■ What to work on:
• A. List every username that appears as a post header in the duck hunting forum thread.
• B. Carry on the duck hunting forum thread from the point where it stops.

■ Provided passage:
BEGIN

This went about as well as I had thought it would lol I am just continuing to goose hunt for now (Which I do have a field for lol). Thanks for the heads up about allegan county, made a scouting trip already.


----------



## nmilkovich (Sep 25, 2017)

grassmaster said:


> Van buren county is the Gar hole of Michigan counties. too many fruit trees and grapes.
> lots of small lakes but mostly pricks from Chicago who keep coming up here even in the fall.
> lets change pricks to pompas asses, as not to offend anyone.
> they complain about goose crap in there yards then call the cops when they see a duck boat.
> go any direction from VB county and your odds increase 10 fold.


Yeah this is my problem, I am on a lake but im holding out until most people are gone to feel it out.


----------



## ice ghost (Jan 17, 2015)

Yea, I can see not wanting to rub neighbors the wrong way, even if you do everything legally, some people are gonna get offended. We got so many lakes along the county line though maybe check out some other lake. The problem with the lakes I'm finding, is that there's so much standing water in fields right now that they get up and off the lakes early and don't come back to roost til night. Geese are easier to see and follow. Watch for where they go and ya may find the ducks. That's how I found one of my best spots this year. We've shot two man mallard limits every time we've hunted it along with some other ducks and geese.


----------



## nmilkovich (Sep 25, 2017)

Exactly!! Im having that issue as well, I got permission from a farmer for a field (just down the road from the lake) which is where ive been shooting geese, but no ducks unfortunately. So then I started looking to lakes, but the lakes ive seen, I cant find any info on if they are actually huntable (which lead to the post lol) Thanks for the input!!


----------



## jwinks (Mar 20, 2014)

nmilkovich said:


> Exactly!! Im having that issue as well, I got permission from a farmer for a field (just down the road from the lake) which is where ive been shooting geese, but no ducks unfortunately. So then I started looking to lakes, but the lakes ive seen, I cant find any info on if they are actually huntable (which lead to the post lol) Thanks for the input!!


The short answer is, no, they are not huntable, unless you own the shoreline near where you are hunting.


----------



## ice ghost (Jan 17, 2015)

jwinks said:


> The short answer is, no, they are not huntable, unless you own the shoreline near where you are hunting.


Thats


----------



## Far Beyond Driven (Jan 23, 2006)

Or they have public land on shore you can be in front of, or a road dead end access in a township that allows hunting from same (and then you still have to be 450' from any dwellings)


----------



## ice ghost (Jan 17, 2015)

END

■ Source material:

BEGIN

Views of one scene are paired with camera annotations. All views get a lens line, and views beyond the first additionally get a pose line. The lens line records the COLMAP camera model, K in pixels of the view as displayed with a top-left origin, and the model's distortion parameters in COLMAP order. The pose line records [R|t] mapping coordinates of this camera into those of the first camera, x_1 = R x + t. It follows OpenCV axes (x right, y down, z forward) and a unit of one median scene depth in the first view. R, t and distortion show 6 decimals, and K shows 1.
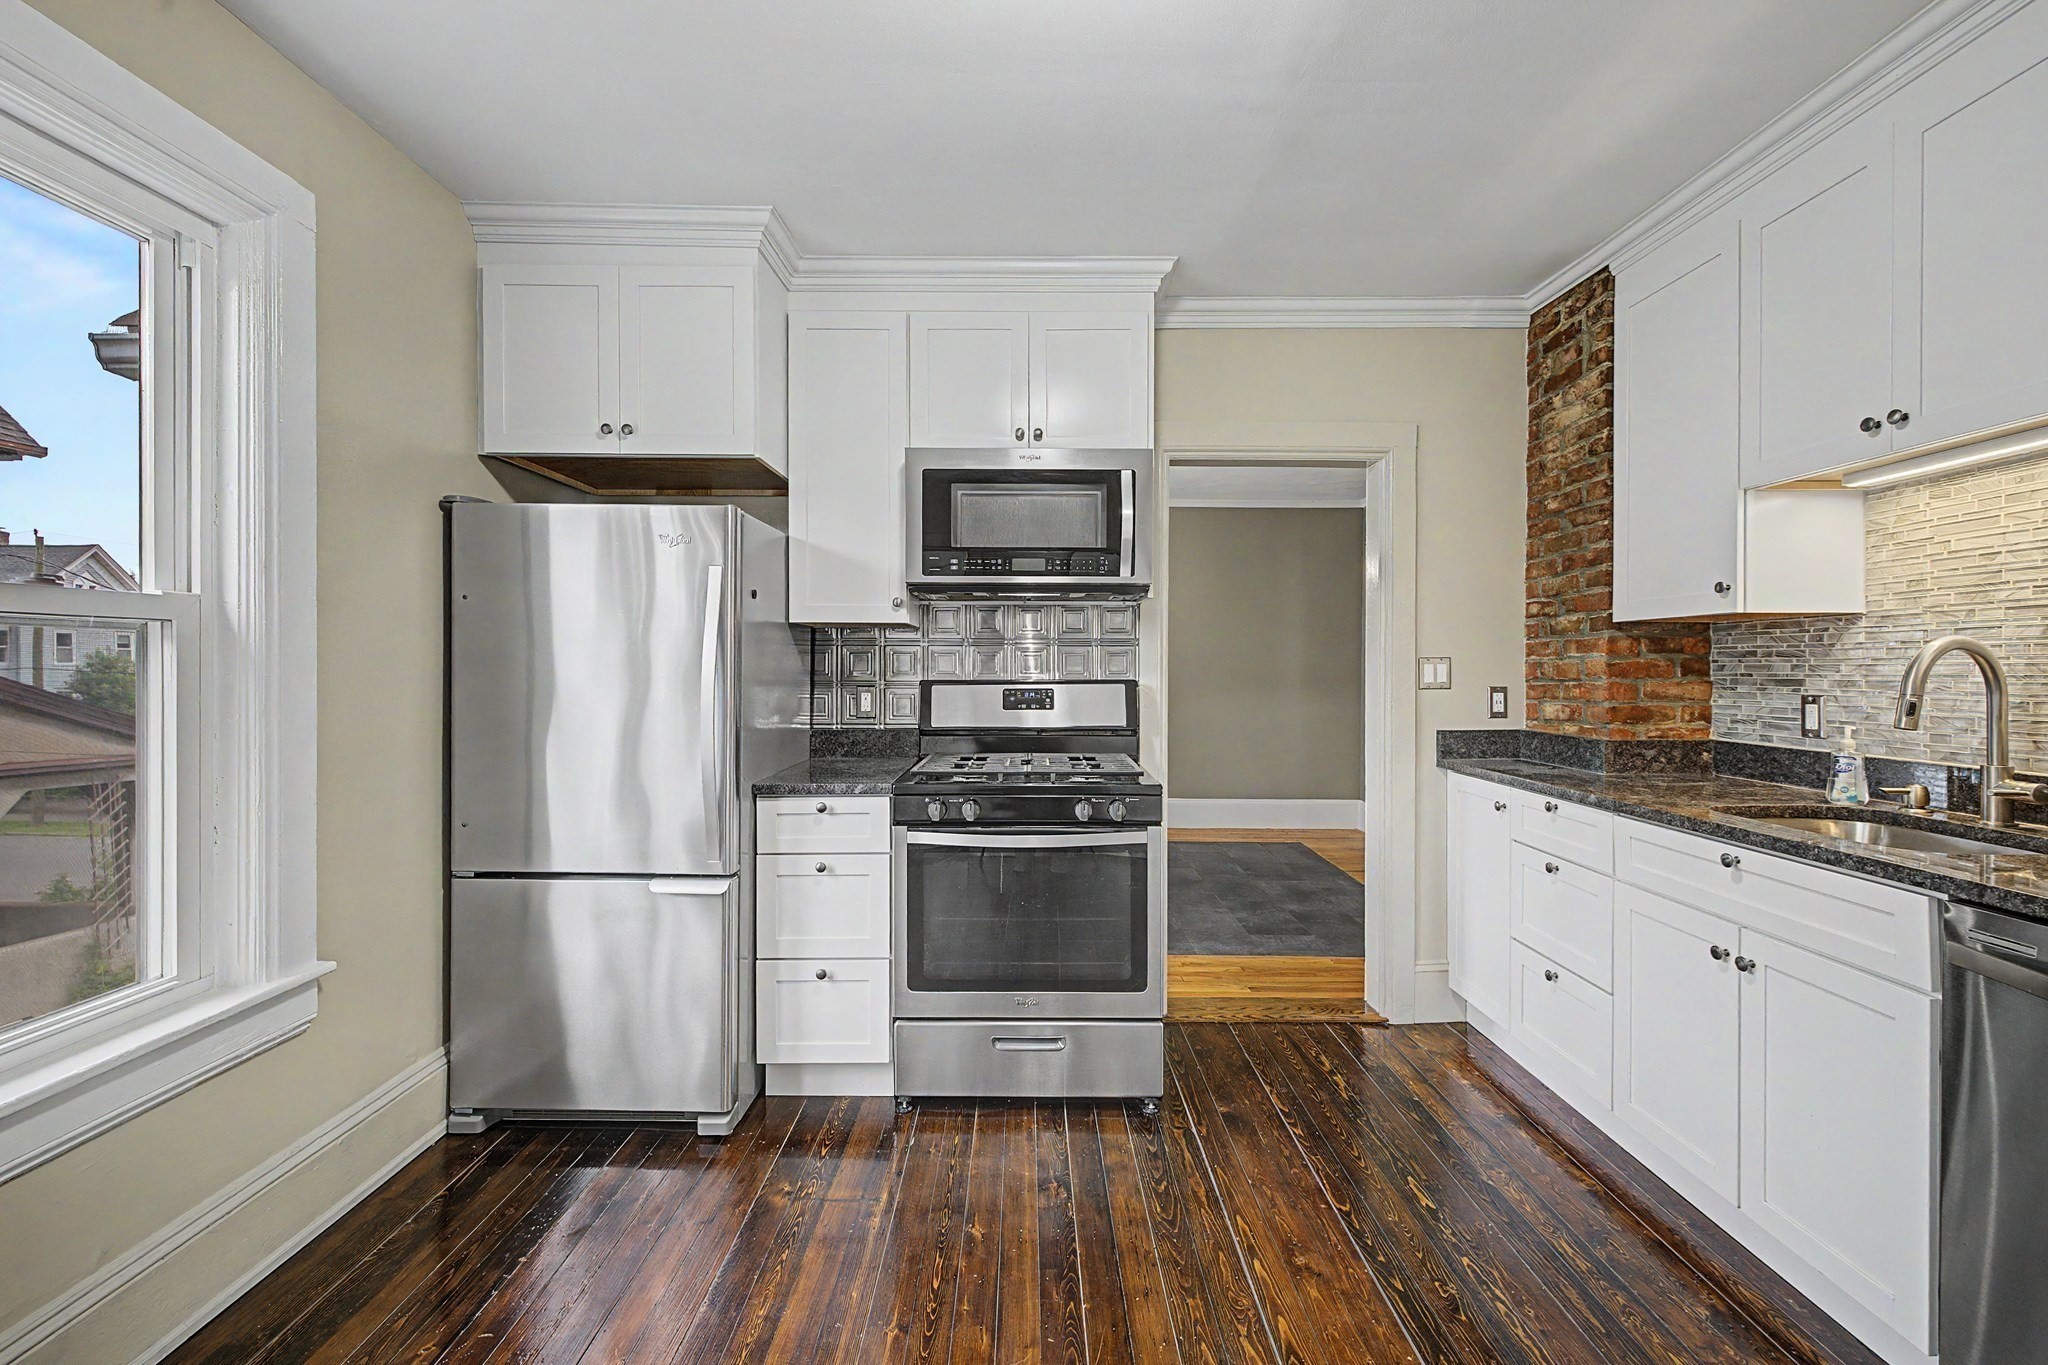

END

■ Answers for this exercise:
• A.
nmilkovich
ice ghost
jwinks
Far Beyond Driven

• B.
The short answer is wrong. A handful of lakes have that stupid law that says landowners own out into the lake and you can't set anything on bottom in that area for X amount of feet, I'm sure there's info somewhere on here about that unique situation, I think Gun lake may have that law for example. In 20 years of hunting the area in discussion, this has never been an issue. If has public access and your 450ft from dwellings your good I think. I've been checked a lot by CO's on lakes due to the fact that nobody hunts them and landowners get freaked out when they hear shooting. Never had a problem ever. Been verbally abused by a landowner or two at access site for murdering innocent birds with feelings but that's a whole different thread in itself. Hopefully jwinks tells everyone this. I like having no competition. Now this thread will probably transform into a hunting laws blah blah blah fest any second now.


----------



## toppm (Dec 30, 2010)

I'm from there and only deer hunt down there anymore. There are so many lakes in VB county that they only number them. Some are pretty desolate.


----------



## jwinks (Mar 20, 2014)

ice ghost said:


> The short answer is wrong. A handful of lakes have that stupid law that says landowners own out into the lake and you can't set anything on bottom in that area for X amount of feet, I'm sure there's info somewhere on here about that unique situation, I think Gun lake may have that law for example. In 20 years of hunting the area in discussion, this has never been an issue. If has public access and your 450ft from dwellings your good I think. I've been checked a lot by CO's on lakes due to the fact that nobody hunts them and landowners get freaked out when they hear shooting. Never had a problem ever. Been verbally abused by a landowner or two at access site for murdering innocent birds with feelings but that's a whole different thread in itself. Hopefully jwinks tells everyone this. I like having no competition. Now this thread will probably transform into a hunting laws blah blah blah fest any second now.


Lol. Thats the long answer. That you might get away with it, since people don't know the laws. Blah blah blah fest.


----------



## just ducky (Aug 23, 2002)

jwinks said:


> Lol. Thats the long answer. That you might get away with it, since people don't know the laws. Blah blah blah fest.


Exactly! Ice Ghost gave the POPULAR answer. But just because you've done it for years and "gotten away with it" does not mean it's legal. Just know one thing...just because there is public access on a lake, such as a public boat launch, does NOT mean you have the right to duck hunt said lake. 

But I WILL NOT open up this old wound again, because there are too many "experts" on this forum.


----------



## jwinks (Mar 20, 2014)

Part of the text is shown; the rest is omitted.